A friend, an ethnomusicologist, recently said to me, after reading a handful of my posts about South Asian and Southeast Asian music, “It’s great that you can see these regional styles live!”
“I try,” I told her. “The diversity of Asian performing arts on display here in Singapore is amazing. And not only in ‘professional’s paces like The Esplanade, but at community gatherings, religious events, and such.”
o o o o o
On Sunday, we traipsed to Siglap South Community Centre to see Padma Shri Mattanur Sankarankutty, an Indian percussionist who plays the chenda, a traditional cylindrical Kerala drum (above), and his troupe. The event was sponsored by Mudra Cultural Society, who, in years past, has brought Kathakali, classical dance from Kerala, and Koodiyattam, Sanskrit theatre from Kerala, to Singapore.

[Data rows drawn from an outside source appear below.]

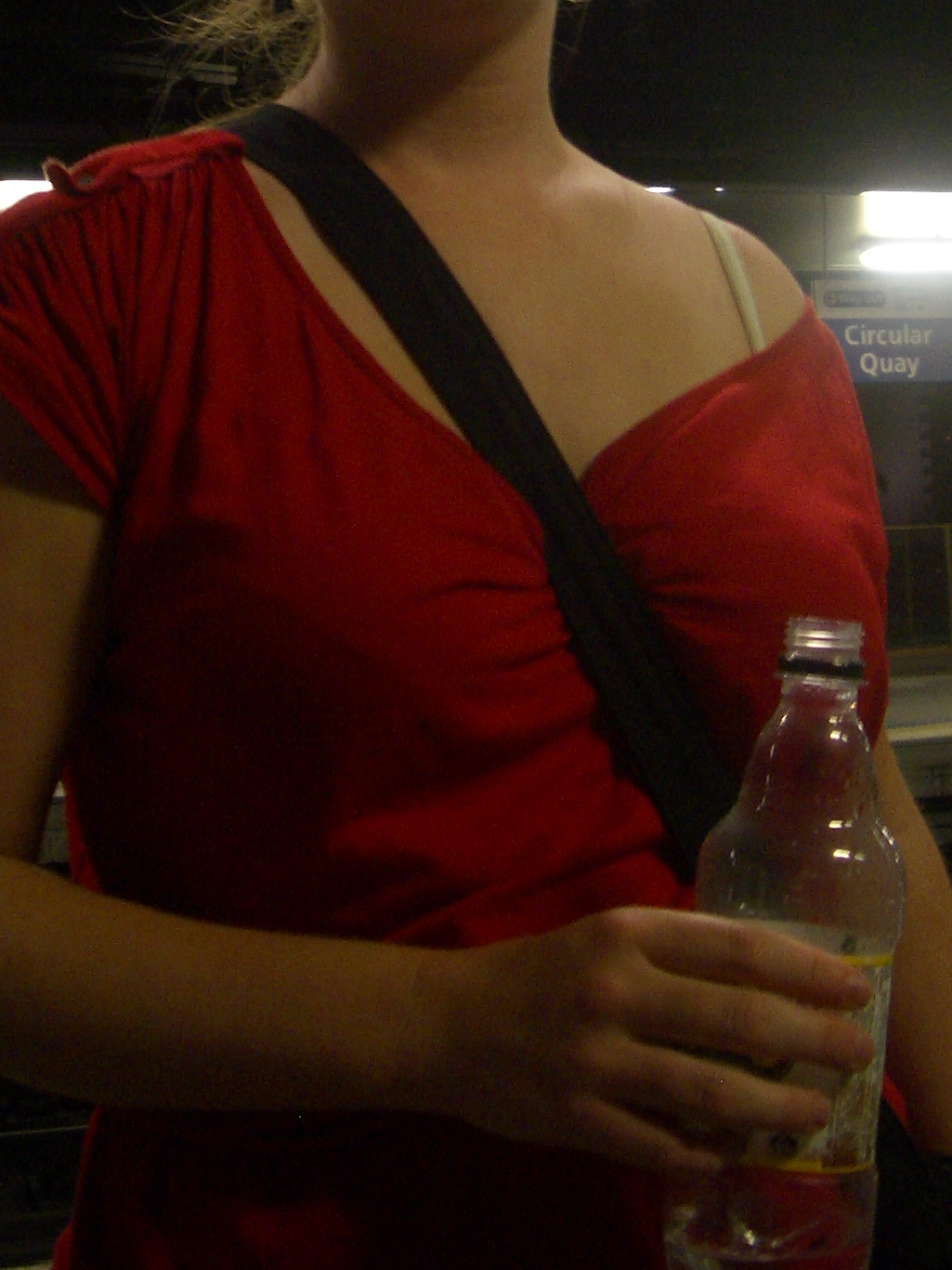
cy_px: 255
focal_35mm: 59
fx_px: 2164
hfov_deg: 24.8
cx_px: 536
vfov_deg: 31.8
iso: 100
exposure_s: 1/8
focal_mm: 5.8
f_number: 2.6
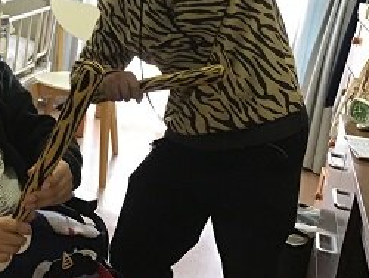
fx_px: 662
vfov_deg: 23.3
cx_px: 114
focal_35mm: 62
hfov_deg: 30.9
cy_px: 54
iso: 160
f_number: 2.4
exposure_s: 1/30
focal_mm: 3.3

Melappadam is an elaborate percussive-vocal composition and, traditionally, serves as a prelude to a Kathakali performance. Here, the musicians pushed and challenged each other, within a framework of rhythmic and vocal variations, to greater and greater heights in singing and drumming and displayed extraordinary virtuosity, dexterity, and creativity.
“Truly spectacular,” was my in-laws’ verdict. (They are currently visiting Singapore.)